WORK REQUEST:
Once you reach the line containing "In this release, explore" in the entries below, write out that line and each one after it down to the line containing "## New time series formulae", exactly and with nothing added.

Collected data:
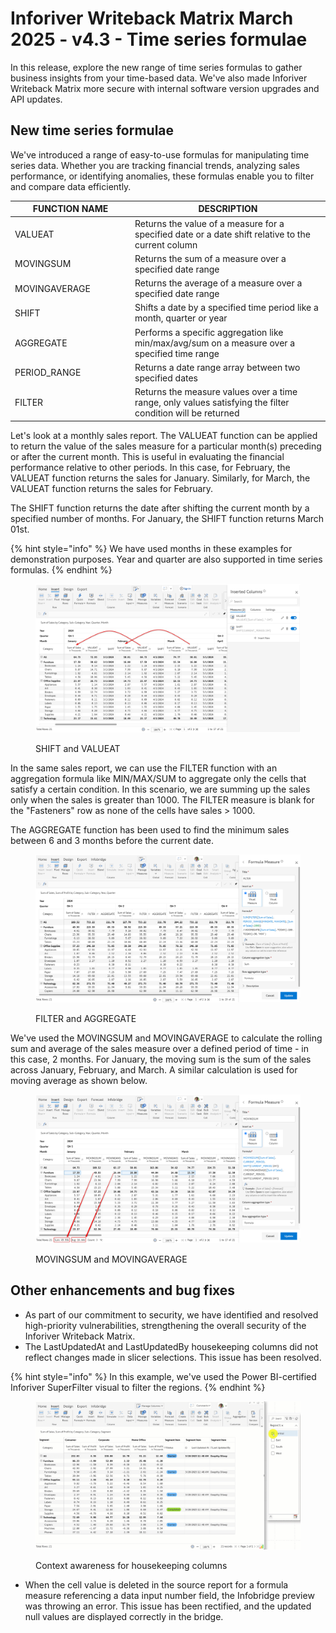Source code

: # Inforiver Writeback Matrix March 2025 - v4.3 - Time series formulae

In this release, explore the new range of time series formulas to gather business insights from your time-based data. We've also made Inforiver Writeback Matrix more secure with internal software version upgrades and API updates.

## New time series formulae

We've introduced a range of easy-to-use formulas for manipulating time series data. Whether you are tracking financial trends, analyzing sales performance, or identifying anomalies, these formulas enable you to filter and compare data efficiently.

<table><thead><tr><th width="178">FUNCTION NAME</th><th>DESCRIPTION</th></tr></thead><tbody><tr><td>VALUEAT</td><td>Returns the value of a measure for a specified date or a date shift relative to the current column</td></tr><tr><td>MOVINGSUM</td><td>Returns the sum of a measure over a specified date range</td></tr><tr><td>MOVINGAVERAGE</td><td>Returns the average of a measure over a specified date range</td></tr><tr><td>SHIFT</td><td>Shifts a date by a specified time period like a month, quarter or year</td></tr><tr><td>AGGREGATE</td><td>Performs a specific aggregation like min/max/avg/sum on a measure over a specified time range</td></tr><tr><td>PERIOD_RANGE</td><td>Returns a date range array between two specified dates</td></tr><tr><td>FILTER</td><td>Returns the measure values over a time range, only values satisfying the filter condition will be returned</td></tr></tbody></table>



Let's look at a monthly sales report. The VALUEAT function can be applied to return the value of the sales measure for a particular month(s) preceding or after the current month. This is useful in evaluating the financial performance relative to other periods. In this case, for February, the VALUEAT function returns the sales for January. Similarly, for March, the VALUEAT function returns the sales for February.

The SHIFT function returns the date after shifting the current month by a specified number of months. For January, the SHIFT function returns March 01st.&#x20;

{% hint style="info" %}
We have used months in these examples for demonstration purposes. Year and quarter are also supported in time series formulas.
{% endhint %}

<figure><img src="../.gitbook/assets/image (1) (1) (1) (1) (1) (1).png" alt=""><figcaption><p>SHIFT and VALUEAT</p></figcaption></figure>

In the same sales report, we can use the FILTER function with an aggregation formula like MIN/MAX/SUM to aggregate only the cells that satisfy a certain condition. In this scenario, we are summing up the sales only when the sales is greater than 1000. The FILTER measure is blank for the "Fasteners" row as none of the cells have sales > 1000.

The AGGREGATE function has been used to find the minimum sales between 6 and 3 months before the current date.&#x20;

<figure><img src="../.gitbook/assets/image (1365).png" alt=""><figcaption><p>FILTER and AGGREGATE</p></figcaption></figure>

We've used the MOVINGSUM and MOVINGAVERAGE to calculate the rolling sum and average of the sales measure over a defined period of time - in this case, 2 months. For January, the moving sum is the sum of the sales across January, February, and March. A similar calculation is used for moving average as shown below.

<figure><img src="../.gitbook/assets/image (2) (1) (1).png" alt=""><figcaption><p>MOVINGSUM and MOVINGAVERAGE</p></figcaption></figure>

## Other enhancements and bug fixes

* As part of our commitment to security, we have identified and resolved high-priority vulnerabilities, strengthening the overall security of the Inforiver Writeback Matrix.
* The LastUpdatedAt and LastUpdatedBy housekeeping columns did not reflect changes made in slicer selections. This issue has been resolved.

{% hint style="info" %}
In this example, we've used the Power BI-certified Inforiver SuperFilter visual to filter the regions.
{% endhint %}

<figure><img src="../.gitbook/assets/Untitled Project.gif" alt=""><figcaption><p>Context awareness for housekeeping columns</p></figcaption></figure>

* When the cell value is deleted in the source report for a formula measure referencing a data input number field, the Infobridge preview was throwing an error.  This issue has been rectified, and the updated null values are displayed correctly in the bridge.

TASK SOLUTION:
In this release, explore the new range of time series formulas to gather business insights from your time-based data. We've also made Inforiver Writeback Matrix more secure with internal software version upgrades and API updates.

## New time series formulae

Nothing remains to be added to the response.